There are three main topics in this talk: The first one is the rethinking of the role integer variables play in combinatorial optimization, the second are the links between optimization and contraint programming, and the third one is making those links in a declerative modeling language.

It is possible to formulate without integer variables, e.g., the TSP and the QAP. With integer variables it is messy, with contraint programming it is only a single contraint, the all-different constraint.

Q: But in this framework the different complexities of the TSP and the QAP are not revealed.

A: Yes, working on it.

Other examples include piecewise linear functions, 1-machine scheduling, fixed charge network flow and resource-constrained job shop scheduling.

Integer variables have three traditional functions: Discrete modeling, branching (branch on fractions) and relaxation (continuous relaxation, Lagrangean dual, cutting planes). These functions should be distinguished. Instead we should use:

• Modeling - use logic-based and discrete modeling. Integer variables can still the modeling device of choice, e.g., 0-1 knapsack.
• Branching - branch on discrete variables (values need not be integers).
• Relaxation - very important:
• Use no relaxation.
• Use projection of traditional relaxation onto continuous variables.
• Use optimal sparating inequalities.
• Use relaxation duals, e.t.c.

The general form is

min cx s.t. h_i(y) -> A^i(x) >= b^i

for all i, where y is discrete and x is continuous. Ranges can be written in this form but they can also be handled directly in the solver.

How do we solve such a problem? We branch on discrete variables. At each node in the branching tree we solve an LP which includes all the systems A^i(x) >= b^i for all i for which h_i(y) is true. We use logical inference and constraint satisfaction techniques to try to determine if a partial assignment to y_1, ..., y_n makes h_i(y) true. In addition, drawing inferences can prune the search tree. Computational experience has been positive.

Future research in this area includes good relaxations for all-diff and other discrete constraints. Also relaxation duals (generalizations of Lagrangean and surrogate duality).

Recall the original problem. One prunes the search tree by using logical inference to reduce the domain of the discrete variables.

The essence of contraint satisfaction is to draw inferences that reduce the domain. In the process some variables may be fixed. Resolution is a special case. Recall again the original problem. Now suppose that some of the y's have been fixed by branching. Is h_i(y) true? This is an inference problem - what can we infere from the fixed y's?

A constraint set is strongly k-consistent if whenever values are assigned to y_1, ..., y_(t-1) without violating any constraints, some value may be assigned to y_t without violating any constraints and this is true for t = 1, ..., k. A constraint set is consistent it it is strongly n-consistent. If the problem is consistent, a tree search will find a feasible solution without backtracking.

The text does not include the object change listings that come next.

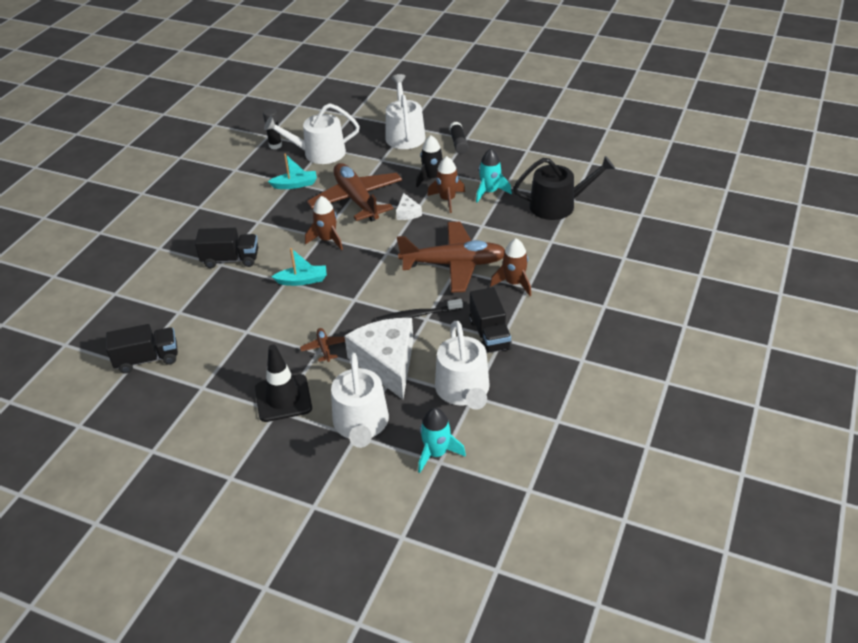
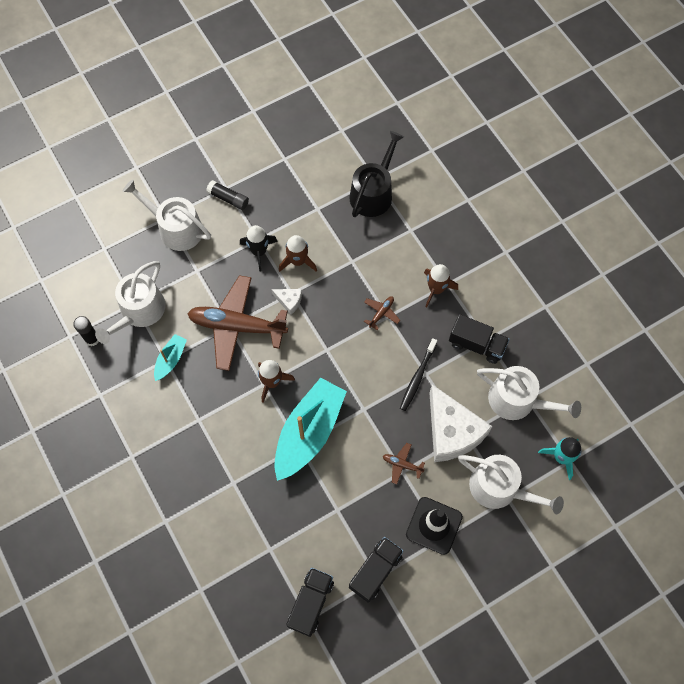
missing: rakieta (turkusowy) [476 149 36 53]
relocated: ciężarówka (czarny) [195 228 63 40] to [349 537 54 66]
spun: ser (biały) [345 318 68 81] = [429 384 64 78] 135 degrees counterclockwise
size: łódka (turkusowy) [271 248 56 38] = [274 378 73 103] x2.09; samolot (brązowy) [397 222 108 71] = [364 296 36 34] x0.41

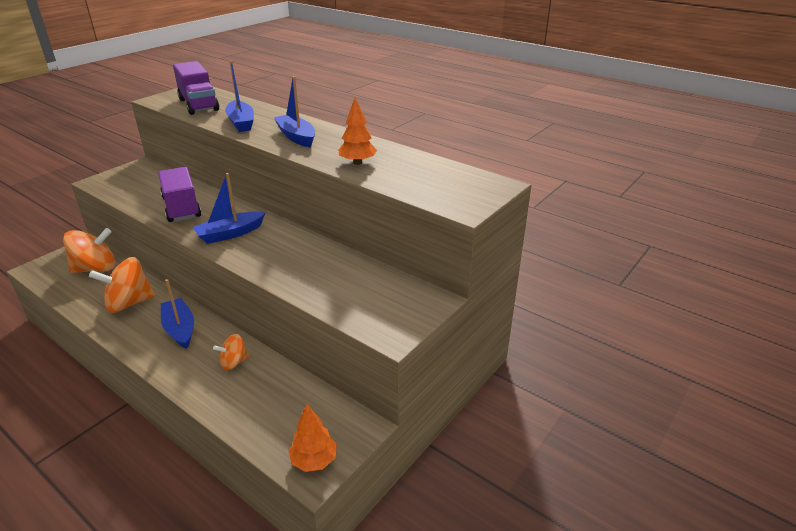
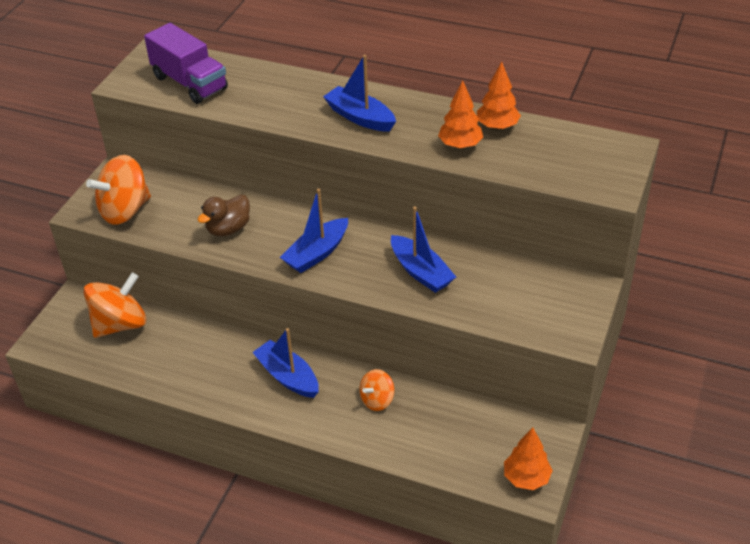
appeared: drzewko (pomarańczowy) [477 62 44 68]
relocated: bączek (pomarańczowy) [89 257 66 56] to [86 155 65 70]; łódka (niebieski) [225 61 29 71] to [391 207 65 86]
exchanged: ciężarówka (fioletowy) [158 167 43 55] to kaczka (brązowy) [197 195 53 41]

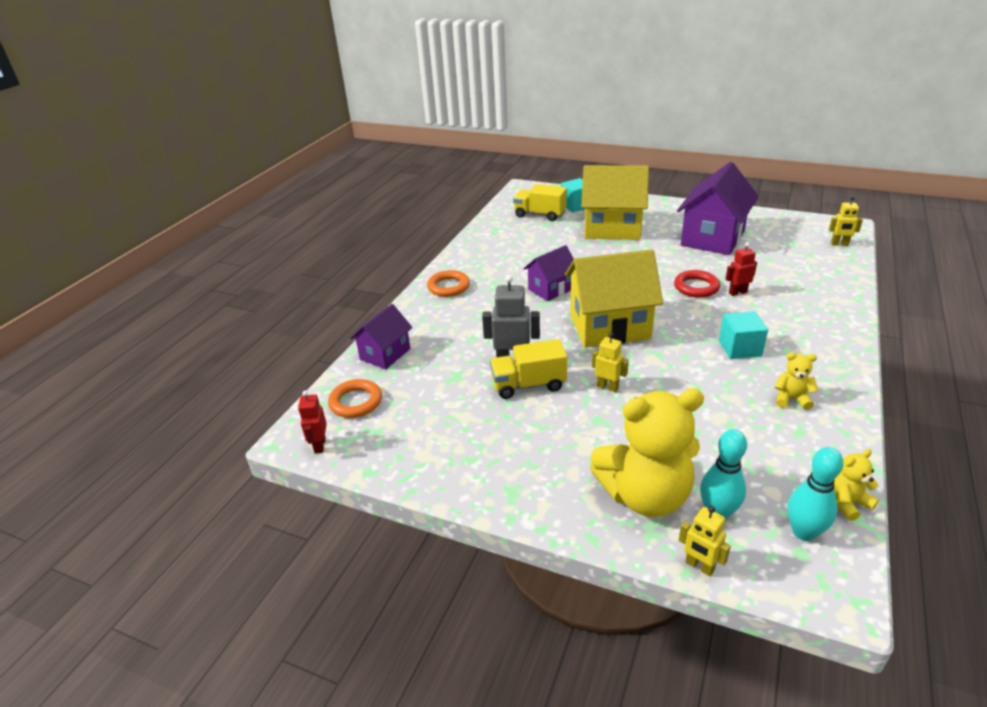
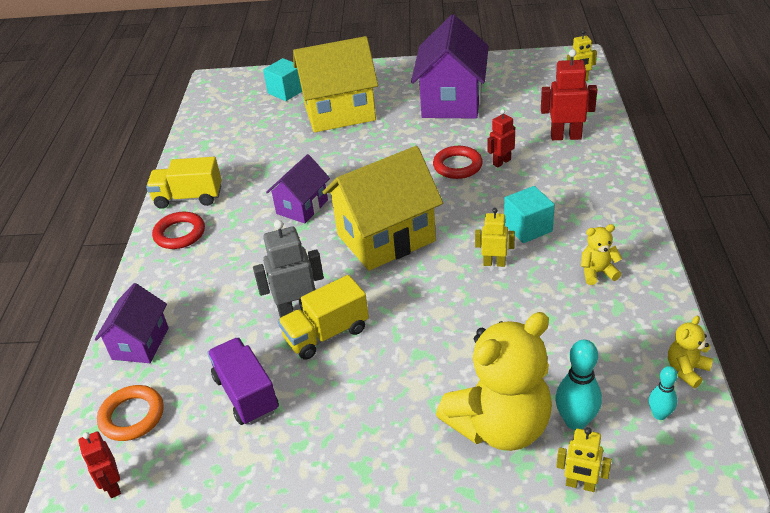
appeared: ciężarówka (fioletowy) [207 337 72 88]; robot (czerwony) [541 49 56 91]
relocated: ciężarówka (żółty) [513 184 54 37] to [146 157 76 52]; robot (żółty) [592 333 37 59] to [475 208 40 59]
colour: pierścień (pomarańczowy) [427 270 43 27] to pierścień (czerwony) [152 212 53 37]
size: kręgiel (turkusowy) [787 447 57 94] = [649 366 29 54] x0.61

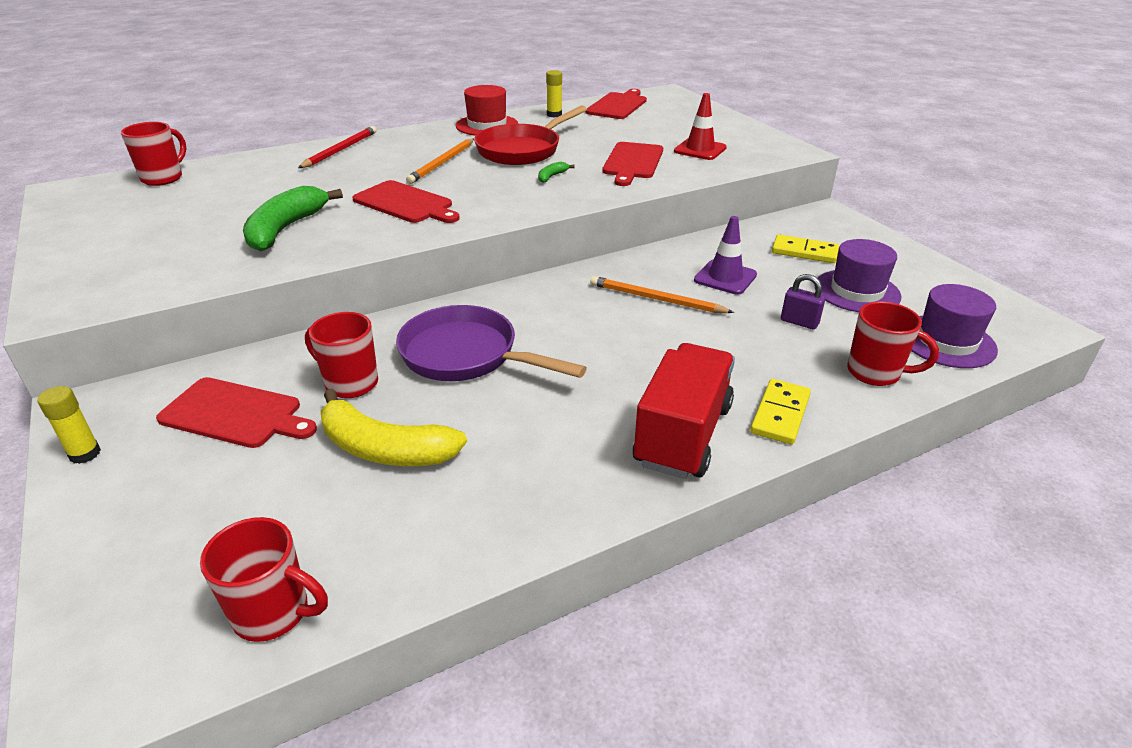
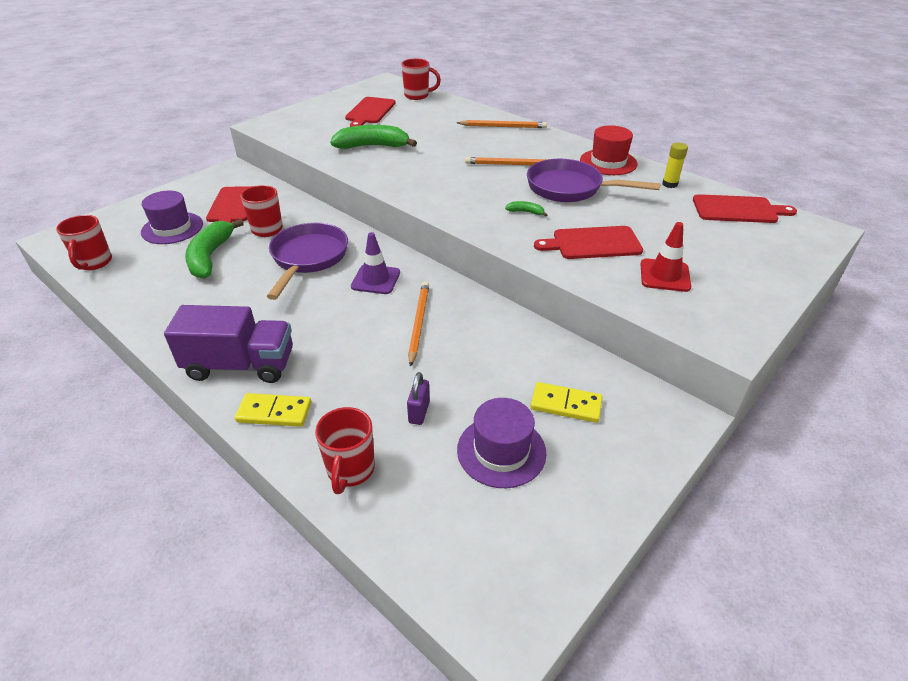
missing: klej w sztyfcie (żółty) [37 386 64 78]
relocated: deska do krojenia (czerwony) [352 180 108 43] to [345 97 51 30]; pachołek (fioletowy) [694 216 63 79] to [351 232 49 62]; kapelusz (fioletowy) [911 284 87 84] to [141 191 62 53]
colour: ołówek (czerwony) [298 126 79 42] to ołówek (pomarańczowy) [457 120 90 8]; banan (żółty) [321 389 146 77] to banan (zielony) [185 219 59 60]; patelnia (czerwony) [474 105 113 60] to patelnia (fioletowy) [527 159 134 43]; ciężarówka (czerwony) [633 343 102 136] to ciężarówka (fioletowy) [164 305 129 78]
spun: kostka domina (żółty) [772 235 67 28] = [530 382 73 41] 75 degrees counterclockwise

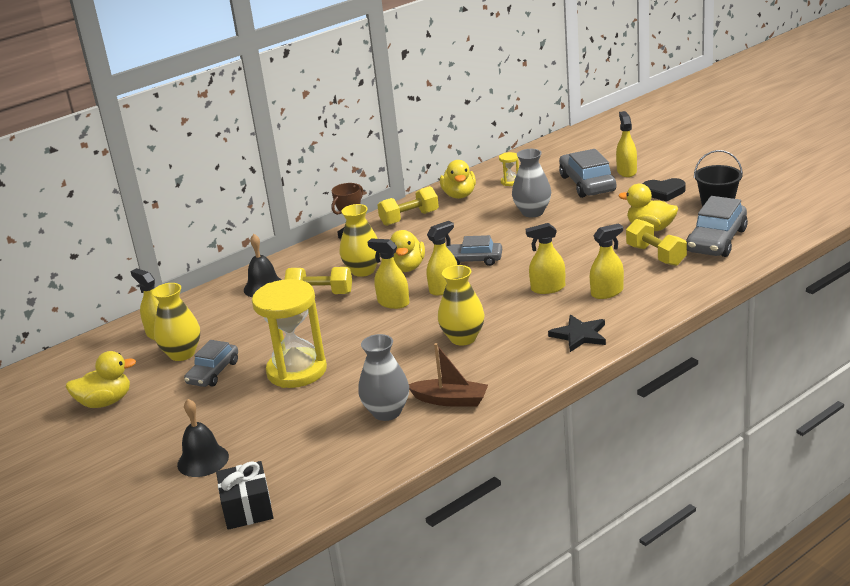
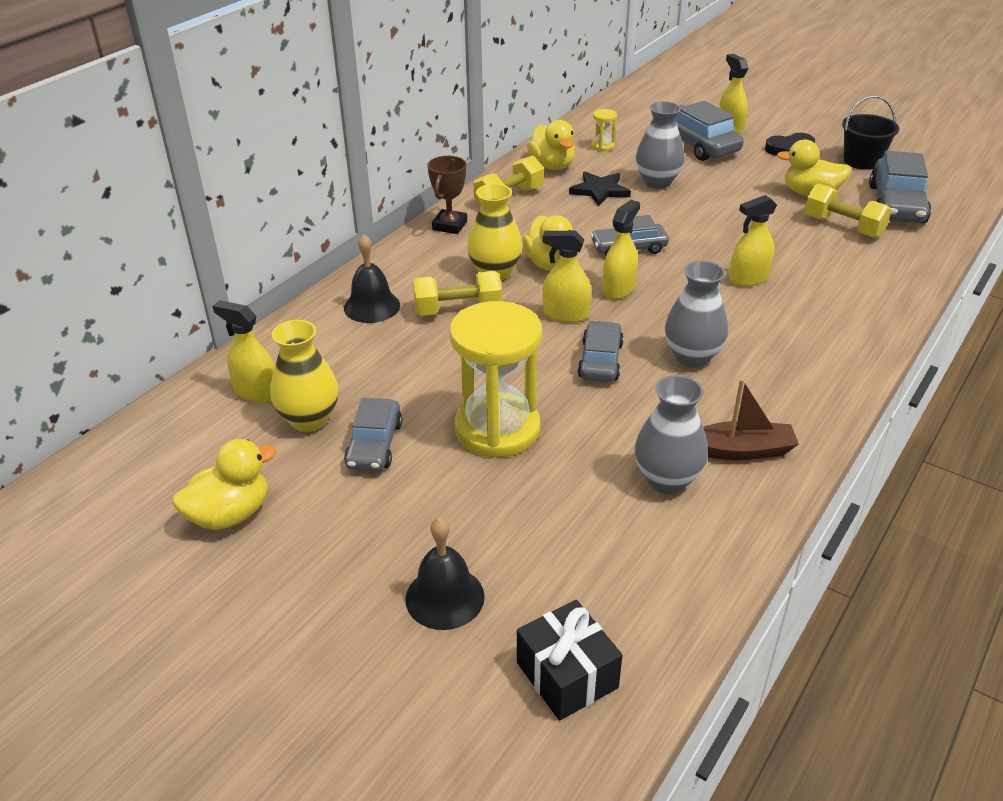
missing: spryskiwacz (żółty) [590 223 34 76]
appeared: samochód (szary) [578 320 46 62]
relocated: gwiazda (czarny) [548 315 58 37] to [569 172 62 35]
colour: wazon (żółty) [438 265 47 81] to wazon (szary) [665 261 63 106]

Consistency can be achieved by deriving all possible resolvents, i.e., implications obtained by resolution. k-consistency can be obtained by deriving all resolvents with less than k terms.

A theorem of Freuder provides a link between problem structure, constraint generation and branching order.

How should we structure a modeling language to reflect solution options? The elements of solution method are: Enumeration of partial solutions (branching), checking whether partial solution makes h_i(y) true (constraint propagation), and solving the resulting LP (LP solver).

Other realizations of this framework are: Enumerate intervals for continuous variables, checking for constraint satisfaction with interval arithmatic, and solving constraints in enforced consequents with NLP solver.